Ma anche i romanzi non strettamente legati con l'attualità riflettevano la contrapposizione fra una concezione massificata della società (i cattivi) e una società liberale (i buoni): I pianeti della libertà (Born Leader, 1954) di J. T. McIntosh, Il terrore dalla sesta luna (The Puppet Masters, 1951) di Robert A. Heinlein, Schiavi degli invisibili (Sinister Barrier, 1943) di Eric Frank Russell..
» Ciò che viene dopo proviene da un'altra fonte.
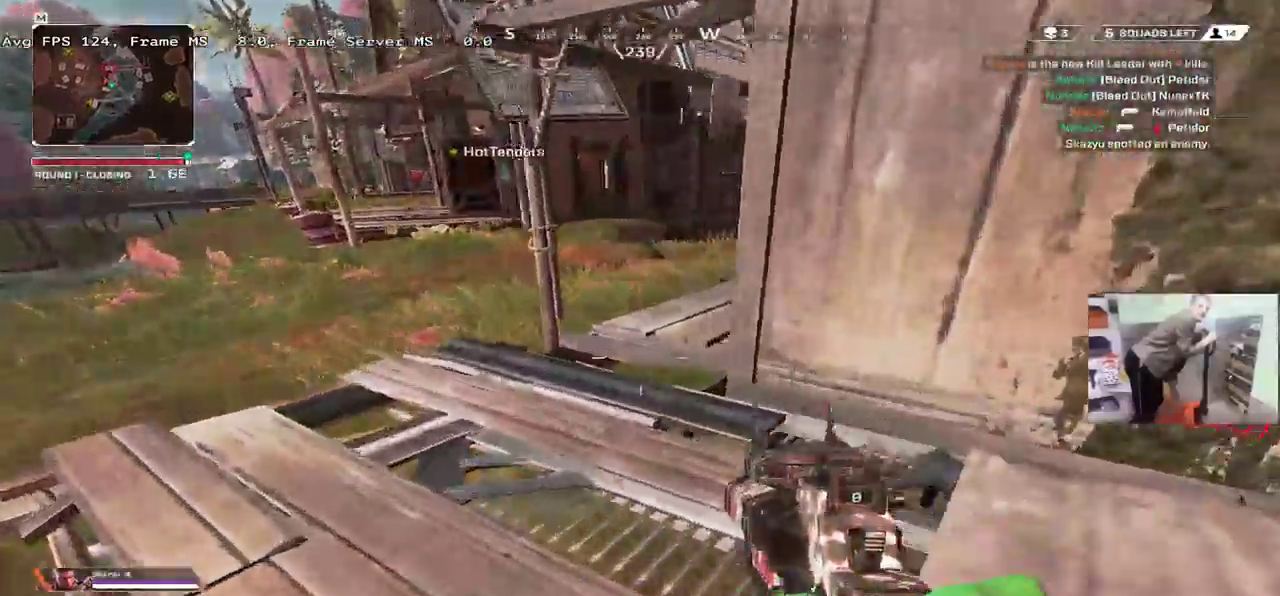
{"keys": ["e"], "mouse": [], "events": [[334, "s", "down"], [434, "q", "up"], [434, "s", "up"], [484, "e", "down"]]}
Gli eroi erano eroi, combattevano fino in fondo e mantenevano la parola data: La legione dello spazio (The Legion of Space, 1947) di Jack Williamson è un classico del genere, così come Guerra nella Galassia (The Star Kings, 1949) di Edmond Hamilton, dove il protagonista per mantenere l'impegno con un personaggio importante ma pur sempre sconosciuto rinuncia all'amore. Diversamente da Il prigioniero di Zenda di cui questo romanzo è in pratica la rielaborazione fantascientifica, c'è un lieto fine. Il nemico comunque è sempre un dittatore dai vaghi contorni sinistri. Debellati nazismo e fascismo, il vero nemico rimaneva il comunismo, come prima della guerra (la Seconda Mondiale ovviamente) il supposto vero pericolo era giallo e veniva da oriente. In buona sostanza la produzione disponibile negli anni '50 era chiaramente di stampo conservatore. Nel 1959 ebbi la ventura di leggere Nel duemila non sorge il sole (Nineteen Eighty-Four, 1949) di tale George Orwell e ne rimasi profondamente colpito. Le mie convinzioni ne uscirono rafforzate. Solo più tardi scoprii che in realtà quello che io credevo fosse una critica al comunismo era in realtà una critica alle dittature reazionarie (che stranamente utilizzavano metodi ed ideologie che eravamo abituati a vedere applicati oltrecortina). Stravolgimenti dell'evidenza, classica applicazione della disinformazione scientifica di orwelliana memoria, sono abbastanza frequenti nella "critica" di sinistra. Perfino La fattoria degli animali (Animal Farm, 1947) che ha come morale che "Tutti gli animali sono uguali, ma qualche animale è più uguale degli altri" viene spacciato per antifascista. Si da il caso che i comunisti Orwell li conoscesse bene e l'allarme veniva lanciato contro un'ideologia che minacciava di prendere il sopravvento e non un anatema contro una ideologia sconfitta dalla storia.